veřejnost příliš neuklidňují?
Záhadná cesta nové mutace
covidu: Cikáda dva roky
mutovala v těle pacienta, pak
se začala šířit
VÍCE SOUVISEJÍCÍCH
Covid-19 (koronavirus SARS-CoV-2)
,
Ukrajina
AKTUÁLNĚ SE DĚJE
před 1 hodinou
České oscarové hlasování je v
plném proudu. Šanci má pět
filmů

-------------------------

▶ [Exercise goal]
Each line from the one that contains "Záhadná cesta nové mutace" to the end of the data should be set down exactly, both ends included.

▶ [Response below]
Záhadná cesta nové mutace
covidu: Cikáda dva roky
mutovala v těle pacienta, pak
se začala šířit
VÍCE SOUVISEJÍCÍCH
Covid-19 (koronavirus SARS-CoV-2)
,
Ukrajina
AKTUÁLNĚ SE DĚJE
před 1 hodinou
České oscarové hlasování je v
plném proudu. Šanci má pět
filmů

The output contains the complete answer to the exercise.